01 Oct October
Sunday, October 6: Rev. Bill Zelazny
Faith Needs Trust
A person’s faith is a way toward commitment and ultimately action. But to live our one’s faith a person needs to have trust – trust in oneself, trust in others, trust in tomorrow, trust in the universe. For some people that is easy, for others that is something very hard. This Sunday Bill will look at the concept of trust and how it plays into a person’s faith.
Celebrating National Coming Out Day
Wednesday, October 9, 7:00pm, in the Sanctuary
Honor and celebrate who you are with music, singing and spoken words at a special interfaith service for the LGBTQ community and allies. A reception to follow in the Parish Hall.
Sunday, October 13: Rev. Lark d’Helen
From There to Here. . .
. . . the round-abouts that brought a midwestern, conservative Baptist preacher’s daughter to a service marking National Coming Out Day at Channing Church.

Dataset content:
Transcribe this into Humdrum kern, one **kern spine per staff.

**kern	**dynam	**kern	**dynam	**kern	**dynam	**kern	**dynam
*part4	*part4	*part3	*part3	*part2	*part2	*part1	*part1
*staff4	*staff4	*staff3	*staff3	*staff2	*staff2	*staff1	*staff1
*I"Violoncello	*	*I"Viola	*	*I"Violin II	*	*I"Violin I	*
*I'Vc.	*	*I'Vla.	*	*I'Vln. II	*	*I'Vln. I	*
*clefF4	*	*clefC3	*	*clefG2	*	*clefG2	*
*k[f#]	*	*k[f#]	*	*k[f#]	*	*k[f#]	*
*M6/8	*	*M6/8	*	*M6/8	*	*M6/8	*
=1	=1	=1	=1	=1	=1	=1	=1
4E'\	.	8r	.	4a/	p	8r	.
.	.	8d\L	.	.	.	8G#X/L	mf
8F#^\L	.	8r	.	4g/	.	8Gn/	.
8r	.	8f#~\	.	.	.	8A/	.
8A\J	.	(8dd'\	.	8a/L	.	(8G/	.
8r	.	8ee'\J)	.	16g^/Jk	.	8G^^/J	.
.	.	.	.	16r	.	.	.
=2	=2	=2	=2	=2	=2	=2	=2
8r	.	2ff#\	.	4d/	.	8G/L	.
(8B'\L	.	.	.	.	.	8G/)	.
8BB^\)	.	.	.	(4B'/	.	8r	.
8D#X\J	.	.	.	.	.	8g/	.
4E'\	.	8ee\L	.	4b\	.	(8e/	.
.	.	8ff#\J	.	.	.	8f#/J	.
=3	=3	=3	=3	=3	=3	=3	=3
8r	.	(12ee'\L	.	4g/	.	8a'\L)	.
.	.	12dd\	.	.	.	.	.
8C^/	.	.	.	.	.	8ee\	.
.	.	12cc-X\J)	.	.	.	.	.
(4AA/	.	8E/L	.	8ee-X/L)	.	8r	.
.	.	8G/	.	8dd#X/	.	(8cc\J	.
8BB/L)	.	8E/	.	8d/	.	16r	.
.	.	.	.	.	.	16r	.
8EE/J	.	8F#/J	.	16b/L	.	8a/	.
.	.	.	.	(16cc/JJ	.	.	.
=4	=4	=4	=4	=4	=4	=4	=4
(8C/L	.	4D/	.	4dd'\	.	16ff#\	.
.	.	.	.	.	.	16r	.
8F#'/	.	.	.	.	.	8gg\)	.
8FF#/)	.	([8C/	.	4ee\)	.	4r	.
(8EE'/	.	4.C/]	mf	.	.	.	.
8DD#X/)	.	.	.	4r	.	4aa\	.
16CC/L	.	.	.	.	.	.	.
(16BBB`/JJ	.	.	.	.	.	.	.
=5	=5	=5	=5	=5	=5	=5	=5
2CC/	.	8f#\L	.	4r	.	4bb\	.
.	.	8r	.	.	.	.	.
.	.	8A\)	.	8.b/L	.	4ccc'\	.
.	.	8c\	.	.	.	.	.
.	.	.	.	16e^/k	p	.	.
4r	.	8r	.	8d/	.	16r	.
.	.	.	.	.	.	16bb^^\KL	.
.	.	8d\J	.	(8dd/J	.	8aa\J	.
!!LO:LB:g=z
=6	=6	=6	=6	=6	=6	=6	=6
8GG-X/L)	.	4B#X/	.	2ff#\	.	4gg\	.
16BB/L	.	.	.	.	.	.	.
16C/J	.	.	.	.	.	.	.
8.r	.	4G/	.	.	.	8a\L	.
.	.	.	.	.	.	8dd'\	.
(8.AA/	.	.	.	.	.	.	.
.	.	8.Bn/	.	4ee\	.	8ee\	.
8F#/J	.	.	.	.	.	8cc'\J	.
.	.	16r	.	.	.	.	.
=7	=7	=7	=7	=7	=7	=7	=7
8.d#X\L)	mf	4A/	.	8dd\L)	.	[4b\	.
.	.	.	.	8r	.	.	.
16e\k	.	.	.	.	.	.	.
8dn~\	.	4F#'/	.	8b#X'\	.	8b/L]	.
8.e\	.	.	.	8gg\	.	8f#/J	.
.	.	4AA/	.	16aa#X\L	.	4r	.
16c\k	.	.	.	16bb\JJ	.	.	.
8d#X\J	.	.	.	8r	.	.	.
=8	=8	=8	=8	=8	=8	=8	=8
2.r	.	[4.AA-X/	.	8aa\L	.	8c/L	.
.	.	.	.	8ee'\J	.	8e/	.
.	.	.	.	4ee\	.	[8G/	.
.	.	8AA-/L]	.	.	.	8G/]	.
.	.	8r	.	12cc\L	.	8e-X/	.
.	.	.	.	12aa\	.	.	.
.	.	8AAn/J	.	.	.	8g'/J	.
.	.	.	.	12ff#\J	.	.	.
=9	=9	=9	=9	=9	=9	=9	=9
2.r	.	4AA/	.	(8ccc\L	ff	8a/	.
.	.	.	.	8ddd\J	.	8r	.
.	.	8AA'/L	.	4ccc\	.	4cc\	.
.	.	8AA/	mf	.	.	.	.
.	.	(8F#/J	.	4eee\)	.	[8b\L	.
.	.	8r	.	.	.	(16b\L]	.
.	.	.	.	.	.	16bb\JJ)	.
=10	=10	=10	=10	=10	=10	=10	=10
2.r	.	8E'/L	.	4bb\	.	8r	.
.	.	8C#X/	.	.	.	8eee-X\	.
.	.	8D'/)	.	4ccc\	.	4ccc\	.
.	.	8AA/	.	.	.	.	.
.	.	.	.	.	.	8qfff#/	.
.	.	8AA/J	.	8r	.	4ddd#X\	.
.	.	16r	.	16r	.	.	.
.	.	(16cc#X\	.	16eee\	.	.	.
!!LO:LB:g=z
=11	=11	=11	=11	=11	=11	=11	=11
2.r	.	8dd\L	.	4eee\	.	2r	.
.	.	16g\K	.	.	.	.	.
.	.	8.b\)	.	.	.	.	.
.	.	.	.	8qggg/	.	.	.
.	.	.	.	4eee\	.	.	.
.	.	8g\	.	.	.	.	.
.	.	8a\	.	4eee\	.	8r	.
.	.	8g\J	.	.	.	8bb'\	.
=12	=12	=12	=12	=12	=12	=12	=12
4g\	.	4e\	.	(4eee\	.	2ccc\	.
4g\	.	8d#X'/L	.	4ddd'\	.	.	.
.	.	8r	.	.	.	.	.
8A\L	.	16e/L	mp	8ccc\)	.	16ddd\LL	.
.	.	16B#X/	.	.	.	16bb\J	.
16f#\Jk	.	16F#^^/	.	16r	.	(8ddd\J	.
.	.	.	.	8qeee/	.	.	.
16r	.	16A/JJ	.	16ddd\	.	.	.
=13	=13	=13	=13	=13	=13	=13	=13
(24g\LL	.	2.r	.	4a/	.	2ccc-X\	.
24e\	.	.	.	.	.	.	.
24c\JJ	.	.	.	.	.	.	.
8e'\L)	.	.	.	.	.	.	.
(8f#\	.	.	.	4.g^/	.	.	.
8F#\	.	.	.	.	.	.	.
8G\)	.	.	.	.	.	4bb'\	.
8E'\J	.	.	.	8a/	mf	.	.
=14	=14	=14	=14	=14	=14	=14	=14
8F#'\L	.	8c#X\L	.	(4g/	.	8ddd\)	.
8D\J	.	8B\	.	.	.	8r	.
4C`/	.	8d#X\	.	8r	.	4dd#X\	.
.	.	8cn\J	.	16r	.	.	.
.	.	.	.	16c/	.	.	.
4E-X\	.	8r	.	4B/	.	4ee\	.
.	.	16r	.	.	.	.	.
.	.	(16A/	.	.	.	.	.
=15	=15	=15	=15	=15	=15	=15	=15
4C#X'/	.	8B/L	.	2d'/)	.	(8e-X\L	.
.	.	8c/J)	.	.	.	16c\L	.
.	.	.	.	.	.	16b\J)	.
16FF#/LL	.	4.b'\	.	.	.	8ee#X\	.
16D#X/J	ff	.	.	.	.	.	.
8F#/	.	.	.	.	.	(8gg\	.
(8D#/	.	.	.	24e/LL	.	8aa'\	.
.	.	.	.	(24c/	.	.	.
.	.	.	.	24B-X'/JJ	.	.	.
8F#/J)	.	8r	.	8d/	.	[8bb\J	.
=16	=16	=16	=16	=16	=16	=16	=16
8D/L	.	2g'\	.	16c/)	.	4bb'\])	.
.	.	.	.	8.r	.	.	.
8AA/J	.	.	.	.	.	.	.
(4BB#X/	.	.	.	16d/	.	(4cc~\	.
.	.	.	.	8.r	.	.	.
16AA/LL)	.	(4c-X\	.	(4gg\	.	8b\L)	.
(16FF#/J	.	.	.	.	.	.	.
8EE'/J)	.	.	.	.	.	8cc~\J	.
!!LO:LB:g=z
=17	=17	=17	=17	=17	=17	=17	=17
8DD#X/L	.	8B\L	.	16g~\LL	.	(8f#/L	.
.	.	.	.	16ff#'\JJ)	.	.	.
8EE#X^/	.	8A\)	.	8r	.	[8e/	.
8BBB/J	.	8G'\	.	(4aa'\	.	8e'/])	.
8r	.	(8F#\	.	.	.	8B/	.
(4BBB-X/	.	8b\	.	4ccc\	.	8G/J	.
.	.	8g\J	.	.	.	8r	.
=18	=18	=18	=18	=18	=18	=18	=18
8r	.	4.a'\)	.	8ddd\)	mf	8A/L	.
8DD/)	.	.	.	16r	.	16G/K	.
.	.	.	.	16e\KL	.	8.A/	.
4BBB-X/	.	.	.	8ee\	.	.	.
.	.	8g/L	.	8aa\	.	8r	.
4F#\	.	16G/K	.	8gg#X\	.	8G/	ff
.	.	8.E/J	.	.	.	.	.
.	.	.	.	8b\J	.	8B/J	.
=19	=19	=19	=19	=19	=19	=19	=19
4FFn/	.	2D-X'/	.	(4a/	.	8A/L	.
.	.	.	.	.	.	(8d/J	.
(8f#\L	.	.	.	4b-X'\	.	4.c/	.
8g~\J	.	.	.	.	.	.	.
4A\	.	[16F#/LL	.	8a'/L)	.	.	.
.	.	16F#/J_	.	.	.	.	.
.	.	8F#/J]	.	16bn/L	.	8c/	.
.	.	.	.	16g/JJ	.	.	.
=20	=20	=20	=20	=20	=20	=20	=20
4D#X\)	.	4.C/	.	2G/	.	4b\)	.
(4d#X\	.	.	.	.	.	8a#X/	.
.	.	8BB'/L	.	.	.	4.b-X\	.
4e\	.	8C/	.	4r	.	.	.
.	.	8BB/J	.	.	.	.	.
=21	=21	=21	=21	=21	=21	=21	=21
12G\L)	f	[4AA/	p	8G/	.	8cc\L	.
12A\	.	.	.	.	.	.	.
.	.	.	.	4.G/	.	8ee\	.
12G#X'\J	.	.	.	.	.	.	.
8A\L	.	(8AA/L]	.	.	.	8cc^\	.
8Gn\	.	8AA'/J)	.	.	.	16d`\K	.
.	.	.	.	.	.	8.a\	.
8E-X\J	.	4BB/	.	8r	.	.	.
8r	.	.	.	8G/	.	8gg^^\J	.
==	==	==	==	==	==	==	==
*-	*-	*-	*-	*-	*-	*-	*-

What the task requires:
Can you reproduce, word for word, the stretch of the October church listing that opens with the words containing "01 Oct October" and closes with "a person’s faith."?

Answer box:
01 Oct October
Sunday, October 6: Rev. Bill Zelazny
Faith Needs Trust
A person’s faith is a way toward commitment and ultimately action. But to live our one’s faith a person needs to have trust – trust in oneself, trust in others, trust in tomorrow, trust in the universe. For some people that is easy, for others that is something very hard. This Sunday Bill will look at the concept of trust and how it plays into a person’s faith.